Significance of Photosynthesis
Photosynthesis provides the energy for plants to grow and reproduce. It forms the base of the food pyramid. All living beings are directly or indirectly dependent on plants for food.
Photosynthesis is important because of the following -
- it is the primary source of organic food
- produces oxygen that is important for all living beings to breathe
- removes carbon dioxide from the air and maintains a balance between carbon dioxide and oxygen
Application of Photosynthesis in Modern Technology
Artificial Photosynthesis is currently being researched to mimic plants to produce fuel from solar energy on a large scale, to cater to the increasing energy demands of the growing population. This research aims to provide cost-effective solutions to the production of energy from artificial photosynthesis.
Scientists are aiming to perfect the process of artificial photosynthesis keeping in mind the cost involved while transferring this technology from the laboratory to modern-day applications.
The perfection of photosynthesis will provide renewable, environment-friendly energy to fuel future production factories and reduce carbon dioxide emissions that is the primary cause of the greenhouse effect.
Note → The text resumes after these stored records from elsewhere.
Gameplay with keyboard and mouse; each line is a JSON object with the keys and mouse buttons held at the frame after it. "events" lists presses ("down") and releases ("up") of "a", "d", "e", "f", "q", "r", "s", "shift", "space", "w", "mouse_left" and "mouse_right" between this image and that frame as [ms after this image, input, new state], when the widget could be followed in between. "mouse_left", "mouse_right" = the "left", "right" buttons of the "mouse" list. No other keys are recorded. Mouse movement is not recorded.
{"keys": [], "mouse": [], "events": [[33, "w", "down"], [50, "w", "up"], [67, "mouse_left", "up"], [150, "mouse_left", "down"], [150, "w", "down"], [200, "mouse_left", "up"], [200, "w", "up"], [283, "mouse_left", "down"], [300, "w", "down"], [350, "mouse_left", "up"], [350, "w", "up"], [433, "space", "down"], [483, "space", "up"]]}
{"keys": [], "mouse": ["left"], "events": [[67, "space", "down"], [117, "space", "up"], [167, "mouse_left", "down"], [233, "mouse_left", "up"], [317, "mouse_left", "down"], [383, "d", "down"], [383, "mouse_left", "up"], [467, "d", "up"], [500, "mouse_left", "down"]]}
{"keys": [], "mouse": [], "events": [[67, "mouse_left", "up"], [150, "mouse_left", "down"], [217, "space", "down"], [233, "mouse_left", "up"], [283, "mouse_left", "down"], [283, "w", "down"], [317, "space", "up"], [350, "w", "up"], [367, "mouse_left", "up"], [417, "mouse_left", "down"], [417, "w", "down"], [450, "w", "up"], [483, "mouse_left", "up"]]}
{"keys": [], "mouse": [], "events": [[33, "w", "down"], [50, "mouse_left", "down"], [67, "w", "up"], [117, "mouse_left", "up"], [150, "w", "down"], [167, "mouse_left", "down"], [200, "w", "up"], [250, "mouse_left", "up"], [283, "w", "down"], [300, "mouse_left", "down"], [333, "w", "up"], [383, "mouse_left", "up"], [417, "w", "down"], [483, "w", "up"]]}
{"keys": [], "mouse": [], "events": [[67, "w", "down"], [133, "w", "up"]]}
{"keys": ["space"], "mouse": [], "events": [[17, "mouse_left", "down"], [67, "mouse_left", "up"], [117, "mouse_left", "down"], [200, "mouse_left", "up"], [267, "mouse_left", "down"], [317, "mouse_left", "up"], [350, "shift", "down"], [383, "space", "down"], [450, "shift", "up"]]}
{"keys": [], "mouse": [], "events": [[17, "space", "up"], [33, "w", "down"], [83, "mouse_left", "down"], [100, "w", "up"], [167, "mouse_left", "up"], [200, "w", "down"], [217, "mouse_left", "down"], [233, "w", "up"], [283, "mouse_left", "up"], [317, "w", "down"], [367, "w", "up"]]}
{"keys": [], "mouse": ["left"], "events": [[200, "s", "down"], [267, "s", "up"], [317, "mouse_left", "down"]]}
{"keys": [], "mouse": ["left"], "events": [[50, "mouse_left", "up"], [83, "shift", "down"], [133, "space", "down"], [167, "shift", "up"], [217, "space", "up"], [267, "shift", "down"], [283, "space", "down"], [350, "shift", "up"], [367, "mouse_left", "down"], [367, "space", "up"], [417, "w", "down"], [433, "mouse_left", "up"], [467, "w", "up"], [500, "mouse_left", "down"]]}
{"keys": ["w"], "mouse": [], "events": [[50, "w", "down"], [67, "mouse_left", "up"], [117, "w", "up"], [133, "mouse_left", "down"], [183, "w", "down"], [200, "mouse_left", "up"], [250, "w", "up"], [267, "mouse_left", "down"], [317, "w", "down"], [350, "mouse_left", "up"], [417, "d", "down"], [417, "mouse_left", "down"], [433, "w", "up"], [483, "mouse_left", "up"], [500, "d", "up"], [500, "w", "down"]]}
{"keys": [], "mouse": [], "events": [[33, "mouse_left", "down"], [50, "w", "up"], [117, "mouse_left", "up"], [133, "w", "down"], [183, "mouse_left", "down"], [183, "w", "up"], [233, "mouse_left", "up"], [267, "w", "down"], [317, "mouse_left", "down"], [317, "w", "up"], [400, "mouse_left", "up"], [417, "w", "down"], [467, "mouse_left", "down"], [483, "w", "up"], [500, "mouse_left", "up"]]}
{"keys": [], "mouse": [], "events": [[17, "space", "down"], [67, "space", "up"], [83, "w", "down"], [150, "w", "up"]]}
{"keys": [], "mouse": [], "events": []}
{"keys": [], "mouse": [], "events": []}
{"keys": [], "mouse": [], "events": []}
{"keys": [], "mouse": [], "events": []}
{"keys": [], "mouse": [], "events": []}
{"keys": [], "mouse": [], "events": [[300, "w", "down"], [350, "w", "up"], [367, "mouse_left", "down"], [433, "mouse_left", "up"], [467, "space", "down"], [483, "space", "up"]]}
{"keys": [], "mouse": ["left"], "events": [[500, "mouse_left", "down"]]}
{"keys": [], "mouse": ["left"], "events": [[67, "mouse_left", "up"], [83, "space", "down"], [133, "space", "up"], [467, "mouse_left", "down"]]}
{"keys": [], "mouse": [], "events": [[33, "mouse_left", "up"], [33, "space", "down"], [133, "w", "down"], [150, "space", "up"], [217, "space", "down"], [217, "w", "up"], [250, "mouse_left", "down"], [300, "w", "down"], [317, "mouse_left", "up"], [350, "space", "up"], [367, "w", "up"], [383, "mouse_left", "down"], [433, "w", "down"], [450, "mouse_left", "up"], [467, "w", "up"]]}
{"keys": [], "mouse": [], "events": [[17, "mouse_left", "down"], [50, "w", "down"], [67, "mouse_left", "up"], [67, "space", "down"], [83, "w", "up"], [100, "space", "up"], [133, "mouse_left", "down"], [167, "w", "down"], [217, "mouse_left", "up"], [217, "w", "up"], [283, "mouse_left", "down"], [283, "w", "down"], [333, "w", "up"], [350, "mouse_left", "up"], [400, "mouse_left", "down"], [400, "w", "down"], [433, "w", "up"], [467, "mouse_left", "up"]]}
Improved artificial photosynthesis can provide a steady supply of food and oxygen for the future colonies and produce a self-sustaining atmosphere to live in space. It will help to increase the production of food crops in the agricultural sector and end scarcity of food in the near future.
© 2019 Nithya Venkat
Nithya Venkat (author) from Dubai on April 19, 2019:
Peggy I do hope more research is conducted on photosynthesis to help benefit the world.
Peggy Woods from Houston, Texas on April 19, 2019:
Your article is so very interesting! I had no idea that there were a light reaction and a dark reaction aspect to photosynthesis, among other things you detailed. The most exciting thing to learn was that utilizing artificial photosynthesis may help the growing food shortage worldwide as well as reduce the greenhouse effect. Living in space may also be aided by having this new technology.